[Raw data Boundary: Start]

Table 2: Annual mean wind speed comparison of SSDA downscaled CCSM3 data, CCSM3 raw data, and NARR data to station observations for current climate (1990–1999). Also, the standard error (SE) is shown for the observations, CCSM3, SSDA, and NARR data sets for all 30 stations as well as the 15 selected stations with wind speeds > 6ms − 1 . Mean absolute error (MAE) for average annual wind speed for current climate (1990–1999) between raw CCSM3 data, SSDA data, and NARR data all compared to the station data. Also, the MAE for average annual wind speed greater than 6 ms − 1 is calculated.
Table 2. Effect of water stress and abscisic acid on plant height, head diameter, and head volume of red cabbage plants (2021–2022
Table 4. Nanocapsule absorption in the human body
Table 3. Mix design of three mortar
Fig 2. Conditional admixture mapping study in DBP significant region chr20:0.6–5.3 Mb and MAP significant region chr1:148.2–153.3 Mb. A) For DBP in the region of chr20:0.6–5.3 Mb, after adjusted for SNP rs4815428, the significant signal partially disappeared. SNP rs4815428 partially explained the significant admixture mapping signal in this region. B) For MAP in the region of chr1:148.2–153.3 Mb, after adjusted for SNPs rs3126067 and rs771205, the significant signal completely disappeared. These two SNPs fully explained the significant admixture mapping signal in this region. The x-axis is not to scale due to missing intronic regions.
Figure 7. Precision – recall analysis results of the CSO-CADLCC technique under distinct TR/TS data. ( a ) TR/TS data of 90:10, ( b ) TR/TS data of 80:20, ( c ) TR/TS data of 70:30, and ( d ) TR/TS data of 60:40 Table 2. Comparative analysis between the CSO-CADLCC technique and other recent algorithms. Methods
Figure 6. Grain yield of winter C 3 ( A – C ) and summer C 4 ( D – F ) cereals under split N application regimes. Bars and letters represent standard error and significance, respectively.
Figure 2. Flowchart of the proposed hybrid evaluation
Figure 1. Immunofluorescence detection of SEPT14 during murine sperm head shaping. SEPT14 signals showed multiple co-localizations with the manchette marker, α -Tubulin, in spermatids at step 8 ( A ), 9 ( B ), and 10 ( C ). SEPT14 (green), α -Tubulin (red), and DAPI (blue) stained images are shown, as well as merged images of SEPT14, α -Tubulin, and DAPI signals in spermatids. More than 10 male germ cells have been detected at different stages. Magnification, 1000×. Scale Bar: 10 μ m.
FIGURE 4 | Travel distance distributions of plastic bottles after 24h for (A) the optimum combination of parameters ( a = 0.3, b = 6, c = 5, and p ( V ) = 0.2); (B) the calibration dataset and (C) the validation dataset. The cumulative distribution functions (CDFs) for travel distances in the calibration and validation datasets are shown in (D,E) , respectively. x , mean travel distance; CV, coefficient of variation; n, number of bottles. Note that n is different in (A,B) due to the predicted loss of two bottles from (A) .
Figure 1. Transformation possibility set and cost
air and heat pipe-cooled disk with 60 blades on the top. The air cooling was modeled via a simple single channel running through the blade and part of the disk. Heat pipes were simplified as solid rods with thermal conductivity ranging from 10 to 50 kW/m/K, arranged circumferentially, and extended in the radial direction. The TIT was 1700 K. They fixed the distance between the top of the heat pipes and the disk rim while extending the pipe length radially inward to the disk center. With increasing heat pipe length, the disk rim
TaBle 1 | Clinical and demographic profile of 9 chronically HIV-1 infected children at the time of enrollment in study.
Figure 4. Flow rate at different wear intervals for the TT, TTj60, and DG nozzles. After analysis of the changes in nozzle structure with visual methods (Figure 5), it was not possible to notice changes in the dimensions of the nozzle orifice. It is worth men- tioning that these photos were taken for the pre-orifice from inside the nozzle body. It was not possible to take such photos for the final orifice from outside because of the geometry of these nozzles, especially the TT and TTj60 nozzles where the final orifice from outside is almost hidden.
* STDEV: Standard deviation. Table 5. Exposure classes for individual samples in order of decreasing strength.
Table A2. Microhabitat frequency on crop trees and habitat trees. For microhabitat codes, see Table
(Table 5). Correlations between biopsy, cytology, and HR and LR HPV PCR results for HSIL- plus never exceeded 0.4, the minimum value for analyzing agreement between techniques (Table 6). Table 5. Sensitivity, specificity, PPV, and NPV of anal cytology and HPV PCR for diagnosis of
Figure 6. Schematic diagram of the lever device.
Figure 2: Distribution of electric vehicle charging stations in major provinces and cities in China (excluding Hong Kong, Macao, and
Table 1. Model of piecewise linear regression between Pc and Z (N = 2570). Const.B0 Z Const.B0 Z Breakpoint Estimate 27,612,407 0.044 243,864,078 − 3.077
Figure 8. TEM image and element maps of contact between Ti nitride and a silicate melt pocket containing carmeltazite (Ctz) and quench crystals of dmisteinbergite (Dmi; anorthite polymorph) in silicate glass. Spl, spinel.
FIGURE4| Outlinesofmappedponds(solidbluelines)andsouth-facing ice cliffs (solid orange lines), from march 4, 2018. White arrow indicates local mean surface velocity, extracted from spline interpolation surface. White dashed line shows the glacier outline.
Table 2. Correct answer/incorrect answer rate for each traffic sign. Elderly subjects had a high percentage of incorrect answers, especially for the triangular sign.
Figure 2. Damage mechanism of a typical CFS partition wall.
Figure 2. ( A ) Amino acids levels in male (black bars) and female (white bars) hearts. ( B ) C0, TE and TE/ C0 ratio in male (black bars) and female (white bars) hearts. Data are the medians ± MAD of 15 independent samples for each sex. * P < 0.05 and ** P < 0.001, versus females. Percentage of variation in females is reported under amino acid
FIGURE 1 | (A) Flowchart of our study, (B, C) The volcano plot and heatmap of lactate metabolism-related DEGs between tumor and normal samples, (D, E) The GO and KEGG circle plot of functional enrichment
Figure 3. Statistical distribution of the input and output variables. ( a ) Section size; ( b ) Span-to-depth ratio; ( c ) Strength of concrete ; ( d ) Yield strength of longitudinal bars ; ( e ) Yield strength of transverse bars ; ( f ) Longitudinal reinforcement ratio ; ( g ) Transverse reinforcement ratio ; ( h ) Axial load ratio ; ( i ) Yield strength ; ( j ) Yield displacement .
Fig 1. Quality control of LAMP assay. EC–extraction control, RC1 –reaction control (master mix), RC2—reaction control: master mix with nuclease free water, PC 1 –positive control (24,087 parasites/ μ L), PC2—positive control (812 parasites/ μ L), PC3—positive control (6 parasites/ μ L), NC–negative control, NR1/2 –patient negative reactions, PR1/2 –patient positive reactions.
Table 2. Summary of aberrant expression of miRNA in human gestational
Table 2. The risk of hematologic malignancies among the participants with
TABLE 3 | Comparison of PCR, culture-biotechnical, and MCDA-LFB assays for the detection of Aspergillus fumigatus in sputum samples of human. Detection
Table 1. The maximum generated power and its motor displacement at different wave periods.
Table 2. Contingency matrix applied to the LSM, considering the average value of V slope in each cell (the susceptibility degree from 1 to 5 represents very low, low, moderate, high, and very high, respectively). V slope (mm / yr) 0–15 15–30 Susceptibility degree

[Raw data Boundary: End]

◆ **Your assignment**
Please write the data above out again, exactly the same.

◆ **Reply to the exercise**
Table 2: Annual mean wind speed comparison of SSDA downscaled CCSM3 data, CCSM3 raw data, and NARR data to station observations for current climate (1990–1999). Also, the standard error (SE) is shown for the observations, CCSM3, SSDA, and NARR data sets for all 30 stations as well as the 15 selected stations with wind speeds > 6ms − 1 . Mean absolute error (MAE) for average annual wind speed for current climate (1990–1999) between raw CCSM3 data, SSDA data, and NARR data all compared to the station data. Also, the MAE for average annual wind speed greater than 6 ms − 1 is calculated.
Table 2. Effect of water stress and abscisic acid on plant height, head diameter, and head volume of red cabbage plants (2021–2022
Table 4. Nanocapsule absorption in the human body
Table 3. Mix design of three mortar
Fig 2. Conditional admixture mapping study in DBP significant region chr20:0.6–5.3 Mb and MAP significant region chr1:148.2–153.3 Mb. A) For DBP in the region of chr20:0.6–5.3 Mb, after adjusted for SNP rs4815428, the significant signal partially disappeared. SNP rs4815428 partially explained the significant admixture mapping signal in this region. B) For MAP in the region of chr1:148.2–153.3 Mb, after adjusted for SNPs rs3126067 and rs771205, the significant signal completely disappeared. These two SNPs fully explained the significant admixture mapping signal in this region. The x-axis is not to scale due to missing intronic regions.
Figure 7. Precision – recall analysis results of the CSO-CADLCC technique under distinct TR/TS data. ( a ) TR/TS data of 90:10, ( b ) TR/TS data of 80:20, ( c ) TR/TS data of 70:30, and ( d ) TR/TS data of 60:40 Table 2. Comparative analysis between the CSO-CADLCC technique and other recent algorithms. Methods
Figure 6. Grain yield of winter C 3 ( A – C ) and summer C 4 ( D – F ) cereals under split N application regimes. Bars and letters represent standard error and significance, respectively.
Figure 2. Flowchart of the proposed hybrid evaluation
Figure 1. Immunofluorescence detection of SEPT14 during murine sperm head shaping. SEPT14 signals showed multiple co-localizations with the manchette marker, α -Tubulin, in spermatids at step 8 ( A ), 9 ( B ), and 10 ( C ). SEPT14 (green), α -Tubulin (red), and DAPI (blue) stained images are shown, as well as merged images of SEPT14, α -Tubulin, and DAPI signals in spermatids. More than 10 male germ cells have been detected at different stages. Magnification, 1000×. Scale Bar: 10 μ m.
FIGURE 4 | Travel distance distributions of plastic bottles after 24h for (A) the optimum combination of parameters ( a = 0.3, b = 6, c = 5, and p ( V ) = 0.2); (B) the calibration dataset and (C) the validation dataset. The cumulative distribution functions (CDFs) for travel distances in the calibration and validation datasets are shown in (D,E) , respectively. x , mean travel distance; CV, coefficient of variation; n, number of bottles. Note that n is different in (A,B) due to the predicted loss of two bottles from (A) .
Figure 1. Transformation possibility set and cost
air and heat pipe-cooled disk with 60 blades on the top. The air cooling was modeled via a simple single channel running through the blade and part of the disk. Heat pipes were simplified as solid rods with thermal conductivity ranging from 10 to 50 kW/m/K, arranged circumferentially, and extended in the radial direction. The TIT was 1700 K. They fixed the distance between the top of the heat pipes and the disk rim while extending the pipe length radially inward to the disk center. With increasing heat pipe length, the disk rim
TaBle 1 | Clinical and demographic profile of 9 chronically HIV-1 infected children at the time of enrollment in study.
Figure 4. Flow rate at different wear intervals for the TT, TTj60, and DG nozzles. After analysis of the changes in nozzle structure with visual methods (Figure 5), it was not possible to notice changes in the dimensions of the nozzle orifice. It is worth men- tioning that these photos were taken for the pre-orifice from inside the nozzle body. It was not possible to take such photos for the final orifice from outside because of the geometry of these nozzles, especially the TT and TTj60 nozzles where the final orifice from outside is almost hidden.
* STDEV: Standard deviation. Table 5. Exposure classes for individual samples in order of decreasing strength.
Table A2. Microhabitat frequency on crop trees and habitat trees. For microhabitat codes, see Table
(Table 5). Correlations between biopsy, cytology, and HR and LR HPV PCR results for HSIL- plus never exceeded 0.4, the minimum value for analyzing agreement between techniques (Table 6). Table 5. Sensitivity, specificity, PPV, and NPV of anal cytology and HPV PCR for diagnosis of
Figure 6. Schematic diagram of the lever device.
Figure 2: Distribution of electric vehicle charging stations in major provinces and cities in China (excluding Hong Kong, Macao, and
Table 1. Model of piecewise linear regression between Pc and Z (N = 2570). Const.B0 Z Const.B0 Z Breakpoint Estimate 27,612,407 0.044 243,864,078 − 3.077
Figure 8. TEM image and element maps of contact between Ti nitride and a silicate melt pocket containing carmeltazite (Ctz) and quench crystals of dmisteinbergite (Dmi; anorthite polymorph) in silicate glass. Spl, spinel.
FIGURE4| Outlinesofmappedponds(solidbluelines)andsouth-facing ice cliffs (solid orange lines), from march 4, 2018. White arrow indicates local mean surface velocity, extracted from spline interpolation surface. White dashed line shows the glacier outline.
Table 2. Correct answer/incorrect answer rate for each traffic sign. Elderly subjects had a high percentage of incorrect answers, especially for the triangular sign.
Figure 2. Damage mechanism of a typical CFS partition wall.
Figure 2. ( A ) Amino acids levels in male (black bars) and female (white bars) hearts. ( B ) C0, TE and TE/ C0 ratio in male (black bars) and female (white bars) hearts. Data are the medians ± MAD of 15 independent samples for each sex. * P < 0.05 and ** P < 0.001, versus females. Percentage of variation in females is reported under amino acid
FIGURE 1 | (A) Flowchart of our study, (B, C) The volcano plot and heatmap of lactate metabolism-related DEGs between tumor and normal samples, (D, E) The GO and KEGG circle plot of functional enrichment
Figure 3. Statistical distribution of the input and output variables. ( a ) Section size; ( b ) Span-to-depth ratio; ( c ) Strength of concrete ; ( d ) Yield strength of longitudinal bars ; ( e ) Yield strength of transverse bars ; ( f ) Longitudinal reinforcement ratio ; ( g ) Transverse reinforcement ratio ; ( h ) Axial load ratio ; ( i ) Yield strength ; ( j ) Yield displacement .
Fig 1. Quality control of LAMP assay. EC–extraction control, RC1 –reaction control (master mix), RC2—reaction control: master mix with nuclease free water, PC 1 –positive control (24,087 parasites/ μ L), PC2—positive control (812 parasites/ μ L), PC3—positive control (6 parasites/ μ L), NC–negative control, NR1/2 –patient negative reactions, PR1/2 –patient positive reactions.
Table 2. Summary of aberrant expression of miRNA in human gestational
Table 2. The risk of hematologic malignancies among the participants with
TABLE 3 | Comparison of PCR, culture-biotechnical, and MCDA-LFB assays for the detection of Aspergillus fumigatus in sputum samples of human. Detection
Table 1. The maximum generated power and its motor displacement at different wave periods.
Table 2. Contingency matrix applied to the LSM, considering the average value of V slope in each cell (the susceptibility degree from 1 to 5 represents very low, low, moderate, high, and very high, respectively). V slope (mm / yr) 0–15 15–30 Susceptibility degree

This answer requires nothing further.